-- Start Data records --

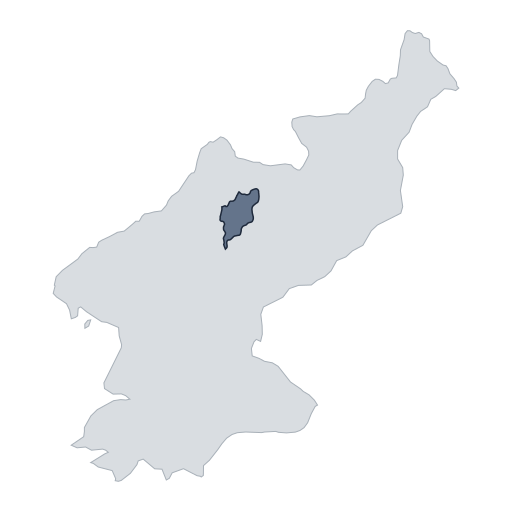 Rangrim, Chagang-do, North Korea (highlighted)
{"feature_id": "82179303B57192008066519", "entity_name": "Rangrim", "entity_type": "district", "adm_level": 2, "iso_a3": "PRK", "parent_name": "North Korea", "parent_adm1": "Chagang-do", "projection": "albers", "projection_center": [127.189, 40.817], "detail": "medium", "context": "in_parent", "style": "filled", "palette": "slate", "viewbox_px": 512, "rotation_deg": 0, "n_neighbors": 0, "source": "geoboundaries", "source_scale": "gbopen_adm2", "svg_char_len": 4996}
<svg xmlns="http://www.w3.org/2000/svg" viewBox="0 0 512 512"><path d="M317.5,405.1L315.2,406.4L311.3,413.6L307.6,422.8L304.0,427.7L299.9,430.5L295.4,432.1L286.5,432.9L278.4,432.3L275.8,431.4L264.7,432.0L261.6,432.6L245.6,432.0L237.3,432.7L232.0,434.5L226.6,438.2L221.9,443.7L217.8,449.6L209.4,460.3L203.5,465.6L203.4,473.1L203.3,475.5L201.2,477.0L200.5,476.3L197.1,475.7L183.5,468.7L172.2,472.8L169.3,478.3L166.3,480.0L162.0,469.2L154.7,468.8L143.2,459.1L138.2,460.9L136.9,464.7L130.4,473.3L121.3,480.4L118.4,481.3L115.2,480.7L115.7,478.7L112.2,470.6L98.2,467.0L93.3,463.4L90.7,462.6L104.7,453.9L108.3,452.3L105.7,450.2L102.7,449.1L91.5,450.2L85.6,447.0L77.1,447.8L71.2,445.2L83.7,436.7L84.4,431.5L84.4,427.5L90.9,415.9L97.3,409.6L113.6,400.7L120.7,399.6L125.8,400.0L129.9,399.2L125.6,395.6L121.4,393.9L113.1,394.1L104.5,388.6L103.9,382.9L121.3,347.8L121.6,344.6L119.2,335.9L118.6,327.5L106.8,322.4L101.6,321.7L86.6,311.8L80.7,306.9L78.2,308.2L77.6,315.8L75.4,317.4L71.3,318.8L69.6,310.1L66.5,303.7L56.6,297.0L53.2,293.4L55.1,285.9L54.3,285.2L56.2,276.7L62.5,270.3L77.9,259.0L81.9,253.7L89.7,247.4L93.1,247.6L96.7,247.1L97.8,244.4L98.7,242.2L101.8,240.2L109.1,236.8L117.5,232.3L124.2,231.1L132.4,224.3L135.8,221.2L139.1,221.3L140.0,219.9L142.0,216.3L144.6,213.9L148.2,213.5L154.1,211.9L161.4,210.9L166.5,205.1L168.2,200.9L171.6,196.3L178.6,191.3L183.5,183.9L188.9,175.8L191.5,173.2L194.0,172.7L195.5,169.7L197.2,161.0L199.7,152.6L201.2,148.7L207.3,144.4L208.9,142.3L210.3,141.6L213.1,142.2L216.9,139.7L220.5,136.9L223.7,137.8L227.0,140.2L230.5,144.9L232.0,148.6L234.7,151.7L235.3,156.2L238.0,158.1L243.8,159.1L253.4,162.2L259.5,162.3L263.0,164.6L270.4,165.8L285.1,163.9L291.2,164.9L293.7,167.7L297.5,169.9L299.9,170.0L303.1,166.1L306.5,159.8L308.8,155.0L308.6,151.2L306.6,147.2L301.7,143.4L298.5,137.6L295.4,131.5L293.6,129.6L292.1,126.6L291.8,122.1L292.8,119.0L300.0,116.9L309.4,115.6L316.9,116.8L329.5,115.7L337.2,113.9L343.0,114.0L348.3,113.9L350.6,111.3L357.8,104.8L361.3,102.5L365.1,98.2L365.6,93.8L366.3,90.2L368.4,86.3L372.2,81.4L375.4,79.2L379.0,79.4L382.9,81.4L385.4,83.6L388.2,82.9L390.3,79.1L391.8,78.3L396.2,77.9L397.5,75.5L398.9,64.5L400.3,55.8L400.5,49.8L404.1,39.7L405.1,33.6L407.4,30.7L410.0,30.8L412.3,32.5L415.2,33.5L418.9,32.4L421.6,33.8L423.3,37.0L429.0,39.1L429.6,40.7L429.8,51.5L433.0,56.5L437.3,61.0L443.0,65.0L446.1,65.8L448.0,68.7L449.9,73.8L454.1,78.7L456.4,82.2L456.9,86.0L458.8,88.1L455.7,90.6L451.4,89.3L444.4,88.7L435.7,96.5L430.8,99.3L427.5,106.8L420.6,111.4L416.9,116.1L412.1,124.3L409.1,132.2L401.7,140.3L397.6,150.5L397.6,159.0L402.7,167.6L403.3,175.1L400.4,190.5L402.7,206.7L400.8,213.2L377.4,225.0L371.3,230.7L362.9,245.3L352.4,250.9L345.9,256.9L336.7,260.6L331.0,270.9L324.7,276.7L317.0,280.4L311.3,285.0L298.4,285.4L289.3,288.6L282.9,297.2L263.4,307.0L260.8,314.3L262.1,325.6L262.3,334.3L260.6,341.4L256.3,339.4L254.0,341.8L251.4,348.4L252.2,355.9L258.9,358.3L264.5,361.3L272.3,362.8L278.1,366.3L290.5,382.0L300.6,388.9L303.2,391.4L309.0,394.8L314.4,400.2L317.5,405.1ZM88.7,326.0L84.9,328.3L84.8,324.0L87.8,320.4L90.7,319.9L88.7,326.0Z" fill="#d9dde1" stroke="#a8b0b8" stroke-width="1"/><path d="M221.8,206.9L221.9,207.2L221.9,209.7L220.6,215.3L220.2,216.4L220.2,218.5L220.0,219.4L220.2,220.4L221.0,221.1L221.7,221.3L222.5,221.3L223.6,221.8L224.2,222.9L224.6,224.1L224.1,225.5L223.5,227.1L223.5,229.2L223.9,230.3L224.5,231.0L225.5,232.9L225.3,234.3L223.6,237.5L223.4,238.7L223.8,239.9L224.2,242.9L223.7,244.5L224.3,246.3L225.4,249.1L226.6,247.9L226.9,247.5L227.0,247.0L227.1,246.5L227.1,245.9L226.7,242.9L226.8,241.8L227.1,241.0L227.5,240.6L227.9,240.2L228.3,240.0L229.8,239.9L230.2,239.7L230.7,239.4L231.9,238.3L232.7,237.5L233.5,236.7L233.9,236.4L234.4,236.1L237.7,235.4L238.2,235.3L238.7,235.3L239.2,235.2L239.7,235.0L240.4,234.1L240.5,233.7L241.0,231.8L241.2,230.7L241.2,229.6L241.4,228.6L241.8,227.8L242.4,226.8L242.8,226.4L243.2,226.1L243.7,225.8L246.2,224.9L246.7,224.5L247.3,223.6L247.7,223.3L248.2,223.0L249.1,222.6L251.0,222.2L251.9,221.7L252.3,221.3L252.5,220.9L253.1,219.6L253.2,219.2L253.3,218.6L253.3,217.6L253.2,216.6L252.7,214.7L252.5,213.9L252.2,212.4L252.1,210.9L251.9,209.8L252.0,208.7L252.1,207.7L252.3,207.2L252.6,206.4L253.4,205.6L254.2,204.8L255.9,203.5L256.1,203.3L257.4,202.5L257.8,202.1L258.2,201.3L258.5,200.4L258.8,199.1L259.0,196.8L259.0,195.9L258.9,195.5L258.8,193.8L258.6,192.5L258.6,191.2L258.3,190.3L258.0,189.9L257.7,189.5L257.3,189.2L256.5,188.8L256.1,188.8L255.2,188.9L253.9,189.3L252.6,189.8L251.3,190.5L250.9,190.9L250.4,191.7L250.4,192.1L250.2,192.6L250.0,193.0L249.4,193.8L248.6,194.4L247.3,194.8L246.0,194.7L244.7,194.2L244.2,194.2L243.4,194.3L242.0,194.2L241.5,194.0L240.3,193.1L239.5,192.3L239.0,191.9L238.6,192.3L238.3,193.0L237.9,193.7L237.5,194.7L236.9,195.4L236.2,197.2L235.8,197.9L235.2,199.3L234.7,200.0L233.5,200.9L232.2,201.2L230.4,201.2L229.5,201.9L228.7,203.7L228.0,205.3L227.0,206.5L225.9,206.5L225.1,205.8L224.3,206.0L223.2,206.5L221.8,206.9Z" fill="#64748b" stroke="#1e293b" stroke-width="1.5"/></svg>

-- End Data records --
-- Start Data records --

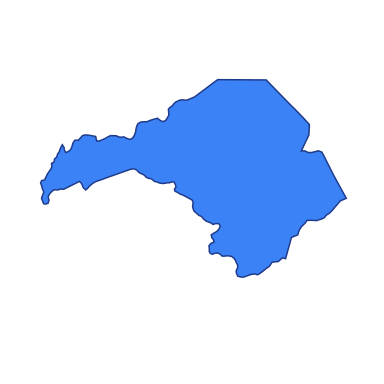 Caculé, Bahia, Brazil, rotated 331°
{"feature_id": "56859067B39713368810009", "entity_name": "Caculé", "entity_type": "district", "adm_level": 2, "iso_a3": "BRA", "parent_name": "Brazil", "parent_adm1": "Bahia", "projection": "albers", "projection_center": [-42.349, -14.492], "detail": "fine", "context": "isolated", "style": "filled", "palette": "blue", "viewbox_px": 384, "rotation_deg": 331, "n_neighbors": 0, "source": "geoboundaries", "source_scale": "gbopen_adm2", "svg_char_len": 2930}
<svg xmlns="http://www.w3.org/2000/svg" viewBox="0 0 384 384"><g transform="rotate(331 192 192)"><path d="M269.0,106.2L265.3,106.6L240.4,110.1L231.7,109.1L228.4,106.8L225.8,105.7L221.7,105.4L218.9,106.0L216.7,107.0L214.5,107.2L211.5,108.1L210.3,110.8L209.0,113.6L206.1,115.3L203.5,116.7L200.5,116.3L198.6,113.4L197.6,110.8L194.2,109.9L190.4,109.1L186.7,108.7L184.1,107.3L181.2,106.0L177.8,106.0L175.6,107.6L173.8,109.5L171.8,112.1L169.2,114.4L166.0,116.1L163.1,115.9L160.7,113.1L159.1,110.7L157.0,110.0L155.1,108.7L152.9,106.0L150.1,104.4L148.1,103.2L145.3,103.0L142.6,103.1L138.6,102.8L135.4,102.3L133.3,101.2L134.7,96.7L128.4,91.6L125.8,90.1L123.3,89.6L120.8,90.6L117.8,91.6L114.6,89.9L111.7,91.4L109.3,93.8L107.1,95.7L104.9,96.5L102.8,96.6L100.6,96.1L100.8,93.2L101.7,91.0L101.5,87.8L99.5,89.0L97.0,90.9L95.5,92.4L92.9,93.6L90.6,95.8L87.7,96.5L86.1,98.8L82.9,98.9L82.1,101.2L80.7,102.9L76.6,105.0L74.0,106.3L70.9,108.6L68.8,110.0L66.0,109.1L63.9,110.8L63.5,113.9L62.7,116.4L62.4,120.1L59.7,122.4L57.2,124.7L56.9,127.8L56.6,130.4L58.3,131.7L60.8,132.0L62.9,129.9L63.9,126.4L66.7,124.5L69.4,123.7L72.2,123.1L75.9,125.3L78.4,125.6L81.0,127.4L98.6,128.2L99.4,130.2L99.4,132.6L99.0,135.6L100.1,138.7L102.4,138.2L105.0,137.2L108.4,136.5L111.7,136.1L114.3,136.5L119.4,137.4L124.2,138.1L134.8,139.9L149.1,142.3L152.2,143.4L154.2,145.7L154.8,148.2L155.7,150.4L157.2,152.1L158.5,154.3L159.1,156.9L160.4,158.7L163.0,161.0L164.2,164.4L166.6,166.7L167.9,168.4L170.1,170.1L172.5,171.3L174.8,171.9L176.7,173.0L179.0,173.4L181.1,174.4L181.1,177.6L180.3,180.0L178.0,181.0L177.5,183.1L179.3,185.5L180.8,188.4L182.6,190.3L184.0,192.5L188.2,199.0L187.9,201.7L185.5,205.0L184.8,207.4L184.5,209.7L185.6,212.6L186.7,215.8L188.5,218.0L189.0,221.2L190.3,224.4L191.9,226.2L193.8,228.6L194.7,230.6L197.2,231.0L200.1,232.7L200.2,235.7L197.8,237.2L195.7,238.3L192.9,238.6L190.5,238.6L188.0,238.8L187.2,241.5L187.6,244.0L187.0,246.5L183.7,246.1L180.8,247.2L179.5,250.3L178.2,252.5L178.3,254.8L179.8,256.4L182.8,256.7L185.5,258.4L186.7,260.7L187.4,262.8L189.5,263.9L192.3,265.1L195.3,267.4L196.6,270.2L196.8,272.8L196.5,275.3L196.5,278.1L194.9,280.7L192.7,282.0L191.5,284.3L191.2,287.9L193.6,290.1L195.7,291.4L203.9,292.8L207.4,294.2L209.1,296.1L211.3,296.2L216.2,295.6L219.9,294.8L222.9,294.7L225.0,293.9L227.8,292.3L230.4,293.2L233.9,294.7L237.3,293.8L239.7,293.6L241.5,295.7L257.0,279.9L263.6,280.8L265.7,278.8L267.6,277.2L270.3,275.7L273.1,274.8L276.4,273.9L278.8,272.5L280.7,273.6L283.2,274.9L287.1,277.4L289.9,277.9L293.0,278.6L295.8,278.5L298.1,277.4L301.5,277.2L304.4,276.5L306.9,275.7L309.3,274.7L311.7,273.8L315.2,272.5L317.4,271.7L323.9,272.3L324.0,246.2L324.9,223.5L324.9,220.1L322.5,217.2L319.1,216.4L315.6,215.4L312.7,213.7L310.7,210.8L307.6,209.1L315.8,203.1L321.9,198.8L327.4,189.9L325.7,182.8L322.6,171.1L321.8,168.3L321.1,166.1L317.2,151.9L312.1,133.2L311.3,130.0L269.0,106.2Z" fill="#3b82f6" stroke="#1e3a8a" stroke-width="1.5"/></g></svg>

-- End Data records --

**Task to complete:**
List every line of the listing above that contains the string "geoboundaries".

**Full output:**
{"feature_id": "82179303B57192008066519", "entity_name": "Rangrim", "entity_type": "district", "adm_level": 2, "iso_a3": "PRK", "parent_name": "North Korea", "parent_adm1": "Chagang-do", "projection": "albers", "projection_center": [127.189, 40.817], "detail": "medium", "context": "in_parent", "style": "filled", "palette": "slate", "viewbox_px": 512, "rotation_deg": 0, "n_neighbors": 0, "source": "geoboundaries", "source_scale": "gbopen_adm2", "svg_char_len": 4996}
{"feature_id": "56859067B39713368810009", "entity_name": "Caculé", "entity_type": "district", "adm_level": 2, "iso_a3": "BRA", "parent_name": "Brazil", "parent_adm1": "Bahia", "projection": "albers", "projection_center": [-42.349, -14.492], "detail": "fine", "context": "isolated", "style": "filled", "palette": "blue", "viewbox_px": 384, "rotation_deg": 331, "n_neighbors": 0, "source": "geoboundaries", "source_scale": "gbopen_adm2", "svg_char_len": 2930}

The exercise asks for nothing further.